Once a vibrant means to bring various changes from a reference listed drug (RLD) to market, the ANDA suitability petition seems to have become the bottom of the totem pole, the last one in line, or a member of the forgotten world.  As outlined under section 505(j)(2)(C) of the Federal Food Drug and Cosmetic Act, the ANDA suitability petition is a vehicle for making one of four permitted changes to an RLD, if the Agency determines that the proposed change does not raise any additional question of safety or efficacy.

The 4 changes are as follows:

  1. Change in dosage form (e.g., change from tablet to capsule)
  2. Change in strength
  3. Change in route of administration (Congress permitted this type of change but, since the passage of Hatch-Waxman and the advent of the petition process, FDA has not approved this type of change to date because it almost always raises some question of safety or efficacy.)
  4. Change of active ingredient (This seem to go against what an ANDA is, but there are qualifiers on what types of changes can be made in order to use a different ingredient. The product must be a combination product and the changed ingredient must be of the same pharmacological class and have a known equipotent dose relationship (e.g., aspirin for acetaminophen [1:1], Codeine to hydrocodone [6:1], etc.).

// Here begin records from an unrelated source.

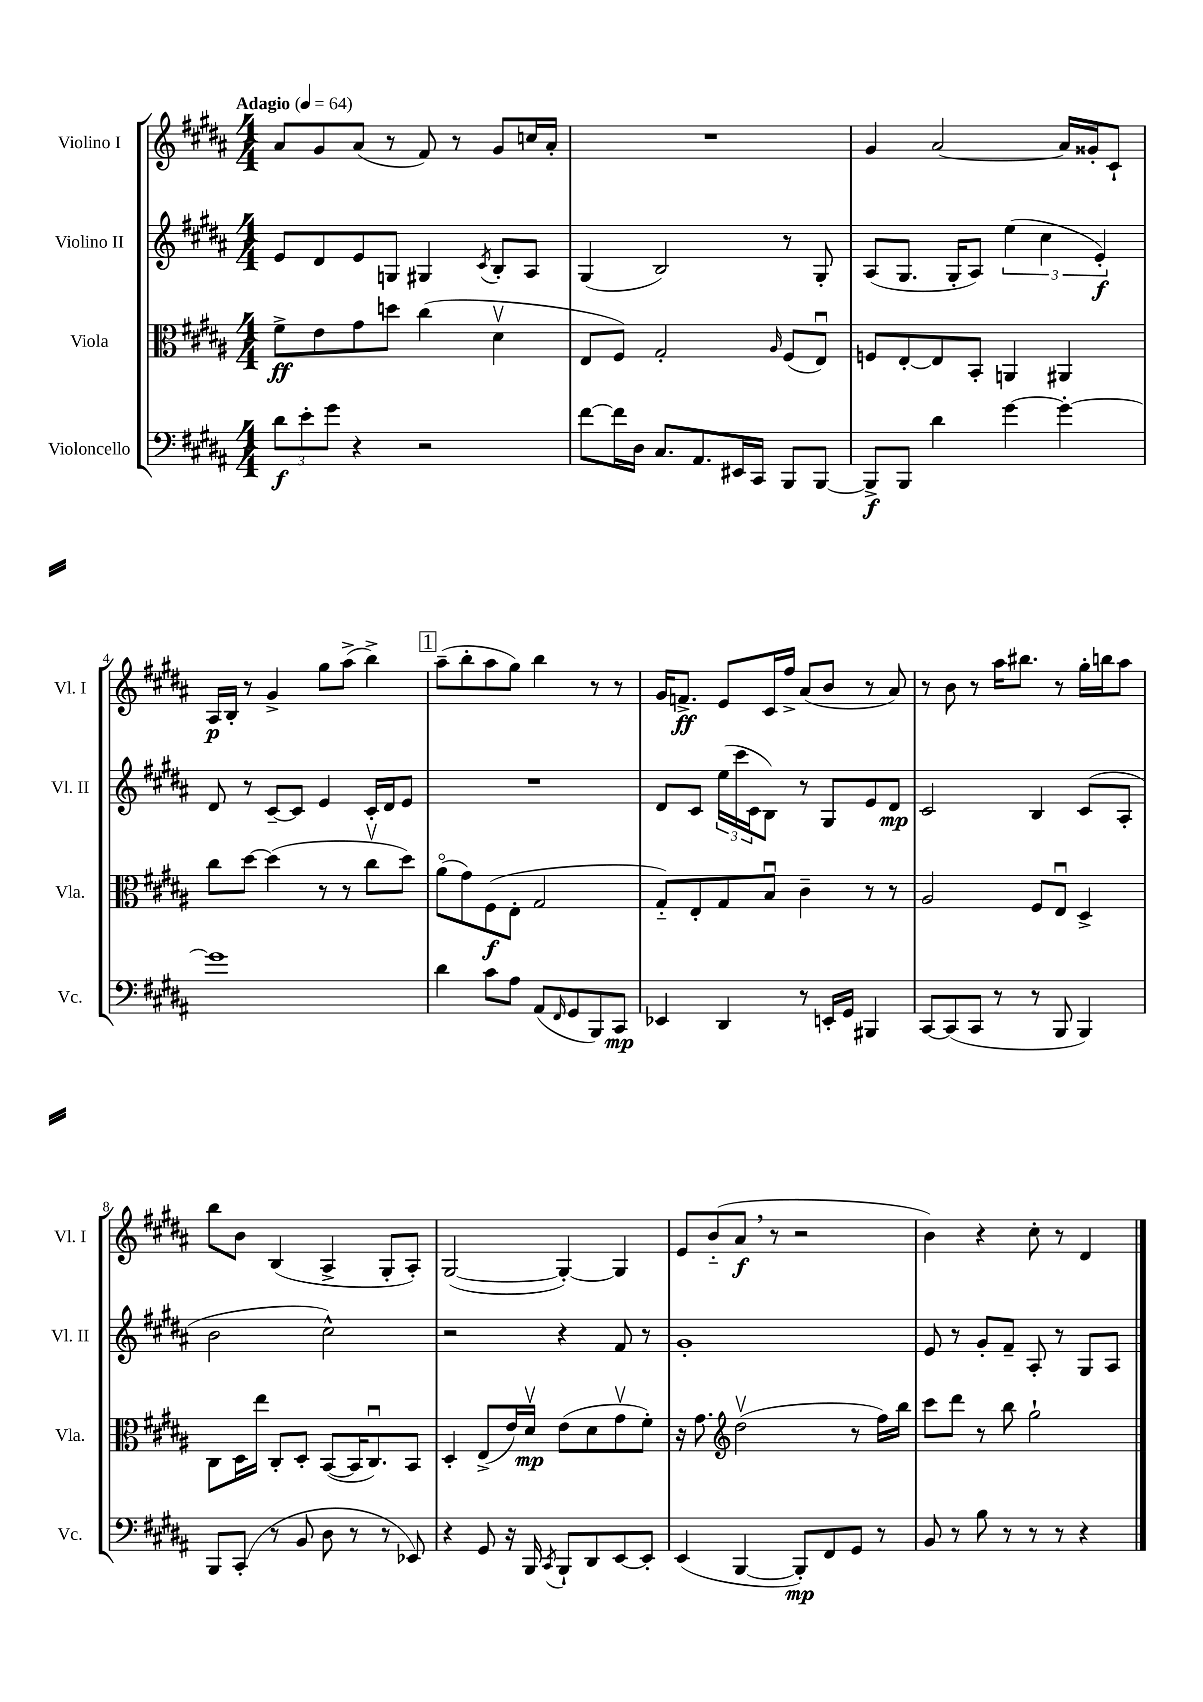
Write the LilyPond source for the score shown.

<<
\new StaffGroup <<
\new Staff = "s0" \with { instrumentName = "Violino I" shortInstrumentName = "Vl. I" } {
    \clef treble \key b \major \numericTimeSignature \time 4/4 \tempo "Adagio" 4 = 64
    ais'8 gis'8 ais'8( r8 fis'8) r8 gis'8 c''16 ais'16-. |
    R1 |
    gis'4 ais'2~ ais'16 gisis'16-. cis'8-! |
    ais16\p b16-. r8 gis'4-> gis''8 ais''8->( b''4->) |
    \mark \markup { \box "1" } ais''8--( b''8-. ais''8 gis''8) b''4 r8 r8 |
    gis'16 f'8.->\ff e'8 cis'16 fis''16-> ais'8( b'8 r8 ais'8) |
    r8 b'8 r8 ais''16 bis''8. r8 gis''16-. b''16 ais''8 |
    b''8 b'8 b4( ais4-> gis8-. ais8-.) |
    gis2~( gis4~-.) gis4 |
    e'8 b'8-_( ais'8\f \breathe r8 r2 |
    b'4) r4 cis''8-. r8 dis'4 \bar "|." |
}
\new Staff = "s1" \with { instrumentName = "Violino II" shortInstrumentName = "Vl. II" } {
    \clef treble \key b \major \numericTimeSignature \time 4/4
    e'8 dis'8 e'8 g8 gis4 \acciaccatura { cis'8 } b8-. ais8 |
    gis4( b2) r8 gis8-. |
    ais8( gis8. gis16-. ais8) \tuplet 3/2 { e''4( cis''4 e'4-.\f) } |
    dis'8 r8 cis'8~-- cis'8 e'4 cis'16-. dis'16 e'8 |
    \mark \markup { \box "1" } R1 |
    dis'8 cis'8 \tuplet 3/2 { e''16( cis'''16 cis'16 } b8) r8 gis8 e'8 dis'8\mp |
    cis'2 b4 cis'8( ais8-. |
    b'2 cis''2-^) |
    r2 r4 fis'8 r8 |
    gis'1-. |
    e'8 r8 gis'8-. fis'8-- ais8-. r8 gis8 ais8 \bar "|." |
}
\new Staff = "s2" \with { instrumentName = "Viola" shortInstrumentName = "Vla." } {
    \clef alto \key b \major \numericTimeSignature \time 4/4
    fis'8->\ff e'8 gis'8 d''8 cis''4( dis'4\upbow |
    e8 fis8) gis2-. \grace { ais16 } fis8( e8\downbow) |
    f8 e8~-. e8 b,8-. a,4 ais,4 |
    cis''8 dis''8~ dis''4( r8 r8 cis''8\upbow dis''8) |
    \mark \markup { \box "1" } ais'8\flageolet( gis'8) fis8\f( e8-. gis2 |
    gis8-_) e8-. gis8 b8\downbow cis'4-- r8 r8 |
    ais2 fis8 e8\downbow dis4-> |
    cis8 dis16 e''16 cis8-. dis8-. b,8~( b,16 cis8.\downbow) b,8 |
    dis4-. e8->( e'16) dis'16\upbow\mp e'8( dis'8 gis'8\upbow fis'8-.) |
    r16 gis'8. \clef treble dis''2\upbow( r8 fis''16) b''16 |
    cis'''8 dis'''8 r8 b''8 gis''2-! \bar "|." |
}
\new Staff = "s3" \with { instrumentName = "Violoncello" shortInstrumentName = "Vc." } {
    \clef bass \key b \major \numericTimeSignature \time 4/4
    \tuplet 3/2 { dis'8\f e'8-. gis'8 } r4 r2 |
    fis'8~ fis'16 dis16 cis8. ais,8. eis,16 cis,16 b,,8 b,,8~ |
    b,,8->\f b,,8 dis'4 gis'4~ gis'4~-. |
    gis'1 |
    \mark \markup { \box "1" } dis'4 cis'8 ais8 ais,8( \grace { fis,16 } gis,8 b,,8) cis,8\mp |
    ees,4 dis,4 r8 e,16-. gis,16 bis,,4 |
    cis,8~ cis,8( cis,8 r8 r8 b,,8 b,,4) |
    b,,8 cis,8-.( r8 b,8 dis8 r8 r8 ees,8) |
    r4 gis,8 r16 b,,16 \acciaccatura { cis,8 } b,,8-! dis,8 e,8~ e,8-. |
    e,4( b,,4~ b,,8-.\mp) fis,8 gis,8 r8 |
    b,8 r8 b8 r8 r8 r8 r4 \bar "|." |
}
>>
>>
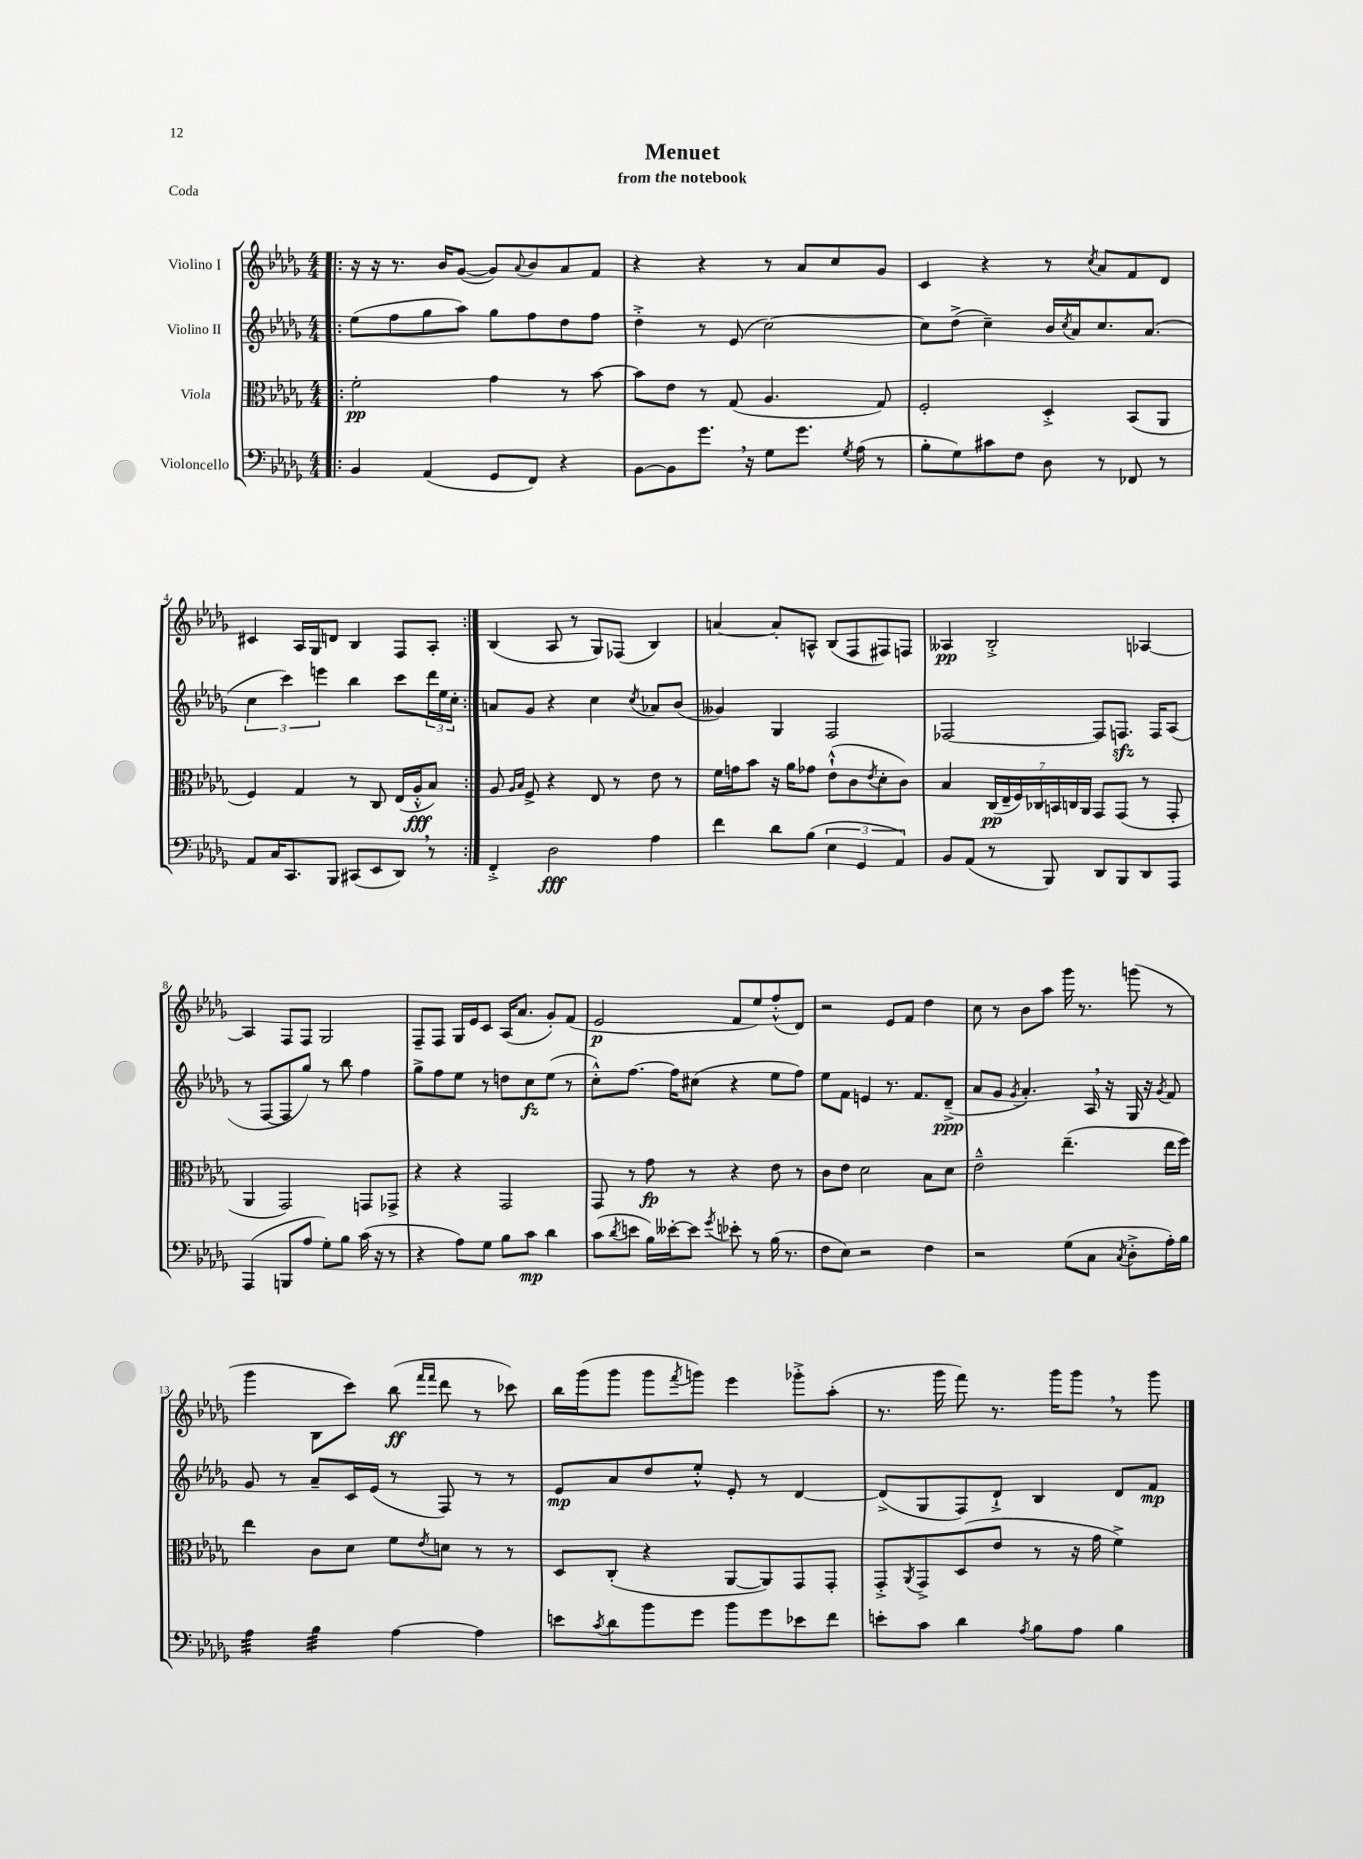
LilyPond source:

\header { title = "Menuet" subtitle = "from the notebook" piece = "Coda" }
<<
\new StaffGroup <<
\new Staff = "s0" \with { instrumentName = "Violino I" } {
    \clef treble \key des \major \numericTimeSignature \time 4/4
    \repeat volta 2 { \bar ".|:" r16 r16 r8. bes'16 ges'8~( ges'8) \appoggiatura { aes'8 } bes'8 aes'8 f'8 |
    r4 r4 r8 aes'8 c''8 ges'8 |
    c'4 r4 r8 \acciaccatura { c''8 } aes'8 f'8 des'8 |
    cis'4 aes16 ges16 d'8 bes4 f8 aes8-. | }
    bes4( aes8 r8 ges8) fes8( bes4) |
    a'4~ a'8-. a8-^ bes8( f8 fis8) f8 |
    aeses4\pp bes2-.-> aes4~ |
    aes4 f8 f8 ges2 |
    f8-- f8 ges16 ees'16 c'8 aes16( aes'8. ges'8-.) f'8( |
    ees'2\p f'8 ees''8) f''8-.-^( des'8) |
    r2 ees'8 f'8 des''4 |
    c''8 r8 bes'8 aes''8 ges'''16 r8. g'''8( r8 |
    ges'''4 bes8 c'''8) bes''8\ff( \grace { f'''16 f'''16 } des'''8 r8 ces'''8) |
    bes''16 ges'''16( ges'''8 ges'''8 \acciaccatura { f'''8 } g'''8) ees'''4 ges'''8-.-> aes''8-.( |
    r8. ges'''16 f'''8) r8. ges'''16 ges'''8 \breathe r8 ges'''8 \bar "|." |
}
\new Staff = "s1" \with { instrumentName = "Violino II" } {
    \clef treble \key des \major \numericTimeSignature \time 4/4
    \repeat volta 2 { \bar ".|:" ees''8( f''8 ges''8 aes''8) ges''8 f''8 des''8 f''8 |
    des''4-.-> r8 ees'8( c''2~) |
    c''8 des''8->( c''4--) bes'16 \acciaccatura { c''8 } aes'16 c''8. aes'8.( |
    \tuplet 3/2 { c''4 c'''4) e'''4 } bes''4 c'''8 \tuplet 3/2 { des'''16 ees''16 c''16-. } | }
    a'8 ges'8 r4 c''4 \acciaccatura { c''8 } aes'8 bes'8( |
    geses'4) ges4 f2 |
    fes2~ fes8 f8.\sfz f16 aes8( |
    r8 f8~ f8 ges''8) r8 bes''8 f''4 |
    ges''8-> f''8 ees''8 r8 d''8 c''8\fz ees''8( r8 |
    c''8-.-^) f''8.~ f''16 cis''8( r4 ees''8 f''8) |
    ees''8 f'8 e'4 r8. f'8. des'8--->\ppp( |
    aes'8 ges'8 \acciaccatura { ges'8 } aes'4.-.) aes16 \breathe r16 ges16 r16 \acciaccatura { ges'8 } f'8 |
    ges'8 r8 aes'8-- c'16 ees'16( r8 f8) r8 r8 |
    ees'8\mp aes'8 des''8 ees''8-.-^ ees'8-. r8 des'4~ |
    des'8->( ges8 f8) des'8-!-> bes4 des'8 f'8\mp \bar "|." |
}
\new Staff = "s2" \with { instrumentName = "Viola" } {
    \clef alto \key des \major \numericTimeSignature \time 4/4
    \repeat volta 2 { \bar ".|:" f'2-.\pp ges'4 r8 bes'8~ |
    bes'8 ees'8 r8 ges8( aes4. ges8) |
    f2-. des4-.-> bes,8( aes,8 |
    f4) ges4 r8 c8 ees16( aes16-.-^\fff bes8) | }
    aes8 \grace { aes16 bes16 } f8-> r4 ees8 r8 ees'8 r8 |
    f'16 g'16 bes'8 r16 aes'16 ges'8 ees'8-!-^( c'8 \acciaccatura { ees'8 } des'8-. c'8) |
    bes4 \tuplet 7/4 { c16\pp( ees16-- f16) ces16 b,16 c16 aes,16 } ges,8 ges,8( r8 ges,8-. |
    aes,4 ges,2) g,8 ges,8-> |
    r4 r4 ges,2 |
    ges,8 r8 ges'8\fp r8 r4 ees'8 r8 |
    c'8 ees'8 des'2 bes8 des'8 |
    ees'2---^ ees''4.--( ees''16 f''16) |
    ees''4 c'8 des'8 f'8 \acciaccatura { ees'8 } d'8 r8 r8 |
    des8 c8-.( r4 aes,8~ aes,8) ges,8 ges,8-. |
    ges,8-.-> \acciaccatura { aes,8 } ges,8-> des8( ees'8 r8 r16 ges'16 f'4->) \bar "|." |
}
\new Staff = "s3" \with { instrumentName = "Violoncello" } {
    \clef bass \key des \major \numericTimeSignature \time 4/4
    \repeat volta 2 { \bar ".|:" bes,4 aes,4( ges,8 f,8) r4 |
    bes,8~ bes,8 ges'8. \breathe r16 ges8 ges'8. \acciaccatura { ges8 } aes16( r8 |
    bes8-. ges8) cis'8 f8 des8 r8 fes,8 r8 |
    aes,8 c16 c,8. bes,,8 cis,8( ees,8 des,8) \breathe r8 | }
    f,4-.-> des2\fff aes4 |
    f'4 des'8 bes8( \tuplet 3/2 { ees4 ges,4 aes,4) } |
    bes,8 aes,8( r8 bes,,8) des,8 bes,,8 des,8 aes,,8 |
    aes,,4( b,,8 aes8 ges8-.) bes8 c'16( r16 r8 |
    r4 aes8) ges8 bes8 c'8\mp des'4 |
    c'8( \acciaccatura { des'8 } e'8 bes16) eeses'16~-. eeses'8 \acciaccatura { ges'8 } ees'8-. r8 bes16( r8. |
    f8 ees8) r2 f4 |
    r2 ges8( c8 \acciaccatura { c8 } des8-.-> aes16-.) bes16 |
    aes4:32 bes4:32 aes4~ aes4 |
    e'8 \acciaccatura { c'8 } des'8 bes'8 ges'8 bes'8 ges'8 ees'8 f'8 |
    e'8-. c'8 des'4 \acciaccatura { aes8 } bes8 aes8 bes4 \bar "|." |
}
>>
>>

However, this blog is not intended to be a primer on the petition process, but to point out that the wheels of progress at FDA with regards to acting on these petitions (which, by the way, have a statutory requirement to be responded to within 90 days of receipt) has ground to an almost dead stop.  We can’t even tell you how many petitions have been received in all of 2015 or 2016 or in part of 2017, because the last time the petition list (here) was updated was sometime in July 2015 (although the website says the last time it was updated was August 2014).  We know that is not true because there are 9 ANDA suitability petitions listed for 2015.

There was a time when the lists were kept up-to-date and were accurate, and we could tell how many petitions had been submitted or acted on (approved, denied, or withdrawn).  Because the lists have not been updated in such a long time, we have no idea how many have been acted on in any of the last three years, nor do we have a handle on the number that have been submitted over the last 2-3 years.  I can tell you that Lachman Consultants did receive 2 petition approvals in 2016 for petitions that were filed in March 2007.  That action was a bit longer that the 90-day statutory limit – by just over 9 years.

Clearly, a firm’s planning for product development for petition products is tenuous at best.  Because of the uncertainty in petition action timelines, many firms have abandoned the ANDA suitability petition process and opted to submit 505(b)(2) ANDAs for the types of changes that were clearly contemplated by the petition process.  This only serves to overload the new drug review divisions for products for which there are no additional safety or efficacy concerns, and for which ANDAs could likely have been submitted if a firm had submitted a petition.  However, if you look at it through the eyes of the Office of Generic Drugs (OGD), one might think that anything that diverts workload from OGD will be helpful at this time of significantly increased ANDA submissions.

I understand that original ANDAs that can be approved as therapeutically equivalent, and therefore, aid in reducing healthcare costs might be more important to some, but the ANDA suitability petition process was part of the great compromise of the Drug Price Competition and Patent Term Restoration Act of 1984.  Thus, shouldn’t it also receive some prominence in the overall scheme of drug development?  I think it is an important tool in making safe and effective drugs available, many times in a different form (e.g., a capsule where a patient cannot swallow a tablet, or a different strength where the total number of tablets that need to be taken could be reduced or an intermediate strength that might keep elderly patients from having to break tablets in half) for the benefit of the American public.